Palavras chave: Situação de Estudo, Interdisciplinaridade, Ensino de Física
## Introdução
São freqüentes as constatações de que o Ensino Médio, particularmente a Área de Ciências Naturais, não está conseguindo propiciar uma formação que leve as pessoas a melhor compreender e agir em seu contexto. A forma de trabalhar o conhecimento das disciplinas científicas, ainda assentada em concepções tácitas e formulações não críticas d o que seja a ciência e seu significado no mundo contemporâneo, não está sendo fácil de ser enfrentada nos processos educativos formais. Os professores trazem a sua concepção de ciência para o contexto do ensino e que o influencia na seleção dos conteúdos e na forma metodológica de desenvolvê-los (Maldaner, 2000).

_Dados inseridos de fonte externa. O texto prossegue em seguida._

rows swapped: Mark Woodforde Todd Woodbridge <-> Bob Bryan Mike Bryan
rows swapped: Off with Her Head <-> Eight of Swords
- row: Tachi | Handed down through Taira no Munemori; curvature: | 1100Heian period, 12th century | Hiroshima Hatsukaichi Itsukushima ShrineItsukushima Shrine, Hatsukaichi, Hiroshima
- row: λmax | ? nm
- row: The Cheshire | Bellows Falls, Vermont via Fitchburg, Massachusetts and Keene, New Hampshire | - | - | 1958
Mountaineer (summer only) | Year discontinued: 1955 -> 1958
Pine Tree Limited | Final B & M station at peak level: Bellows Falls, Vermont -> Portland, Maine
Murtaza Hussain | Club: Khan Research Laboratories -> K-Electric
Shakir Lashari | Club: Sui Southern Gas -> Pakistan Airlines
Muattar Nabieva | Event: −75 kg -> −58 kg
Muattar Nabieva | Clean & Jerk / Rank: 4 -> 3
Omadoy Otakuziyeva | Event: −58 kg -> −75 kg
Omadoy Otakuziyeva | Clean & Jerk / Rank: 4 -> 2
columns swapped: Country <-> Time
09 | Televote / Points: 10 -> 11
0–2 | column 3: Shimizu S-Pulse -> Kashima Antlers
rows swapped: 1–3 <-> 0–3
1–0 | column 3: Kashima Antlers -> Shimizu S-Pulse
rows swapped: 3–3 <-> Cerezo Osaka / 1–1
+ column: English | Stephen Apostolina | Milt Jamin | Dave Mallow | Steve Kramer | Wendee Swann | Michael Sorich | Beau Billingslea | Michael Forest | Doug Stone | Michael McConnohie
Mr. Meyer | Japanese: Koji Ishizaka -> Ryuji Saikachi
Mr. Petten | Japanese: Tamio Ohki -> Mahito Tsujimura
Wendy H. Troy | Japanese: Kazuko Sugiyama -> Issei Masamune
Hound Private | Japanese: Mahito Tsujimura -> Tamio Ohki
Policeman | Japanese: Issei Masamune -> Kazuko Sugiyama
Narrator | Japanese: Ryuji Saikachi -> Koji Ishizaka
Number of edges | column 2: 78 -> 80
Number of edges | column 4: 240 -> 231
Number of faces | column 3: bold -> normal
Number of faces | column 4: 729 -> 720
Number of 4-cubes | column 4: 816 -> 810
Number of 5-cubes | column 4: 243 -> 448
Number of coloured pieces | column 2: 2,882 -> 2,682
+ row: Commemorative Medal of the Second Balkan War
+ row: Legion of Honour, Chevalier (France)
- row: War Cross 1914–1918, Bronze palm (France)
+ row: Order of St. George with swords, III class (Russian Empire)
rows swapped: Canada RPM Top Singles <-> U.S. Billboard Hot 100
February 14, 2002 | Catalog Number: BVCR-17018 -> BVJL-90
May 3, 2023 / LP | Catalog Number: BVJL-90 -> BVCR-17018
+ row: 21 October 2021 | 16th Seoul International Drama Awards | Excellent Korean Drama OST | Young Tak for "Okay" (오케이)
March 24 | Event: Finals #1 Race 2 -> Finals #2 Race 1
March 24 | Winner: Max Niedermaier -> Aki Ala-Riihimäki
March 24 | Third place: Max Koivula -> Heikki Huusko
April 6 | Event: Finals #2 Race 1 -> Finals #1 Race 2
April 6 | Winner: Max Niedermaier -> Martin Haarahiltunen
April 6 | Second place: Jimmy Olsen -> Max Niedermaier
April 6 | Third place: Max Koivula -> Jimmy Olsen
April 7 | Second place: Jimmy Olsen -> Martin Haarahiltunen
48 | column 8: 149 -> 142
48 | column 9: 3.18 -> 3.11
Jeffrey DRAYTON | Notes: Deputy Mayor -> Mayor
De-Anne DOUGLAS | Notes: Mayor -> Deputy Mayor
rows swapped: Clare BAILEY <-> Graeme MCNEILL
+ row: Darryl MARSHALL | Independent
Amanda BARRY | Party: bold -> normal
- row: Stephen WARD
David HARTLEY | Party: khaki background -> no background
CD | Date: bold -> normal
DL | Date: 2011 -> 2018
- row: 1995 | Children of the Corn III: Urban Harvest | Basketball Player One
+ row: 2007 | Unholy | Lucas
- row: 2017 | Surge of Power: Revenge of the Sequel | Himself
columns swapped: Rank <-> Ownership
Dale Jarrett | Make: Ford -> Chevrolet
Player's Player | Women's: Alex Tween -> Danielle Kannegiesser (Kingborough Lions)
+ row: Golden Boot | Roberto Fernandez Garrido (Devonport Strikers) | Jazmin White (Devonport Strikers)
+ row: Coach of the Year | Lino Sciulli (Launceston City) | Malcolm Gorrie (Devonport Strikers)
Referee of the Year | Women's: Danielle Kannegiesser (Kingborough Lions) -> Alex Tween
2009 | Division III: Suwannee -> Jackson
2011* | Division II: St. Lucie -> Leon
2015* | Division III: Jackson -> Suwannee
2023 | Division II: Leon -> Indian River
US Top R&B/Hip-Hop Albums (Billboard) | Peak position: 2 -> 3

A abordagem de conhecimentos prontos e acabados, com pouca ou nenhuma ênfase ao processo histórico e às inter-relações existentes entre as diversas áreas do conhecimento, torna o ensino abstrato e com pouco significado para os estudantes.
Uma possibilidade que vem sendo potencializada é a Situação de Estudo (Maldaner e Zanon, 2001), uma vez que procura, através de debates epistemológicos, verificar a complexidade de uma sala de aula, explicitar a importância do ensino de ciências e suas tecnologias, quebrar a seqüência tradicional dos conteúdos e mostrar que é possível trazer o cotidiano do aluno para a sala de aula, dando maior importância ao seu conhecimento e superar o papel de professor detentor do conhecimento.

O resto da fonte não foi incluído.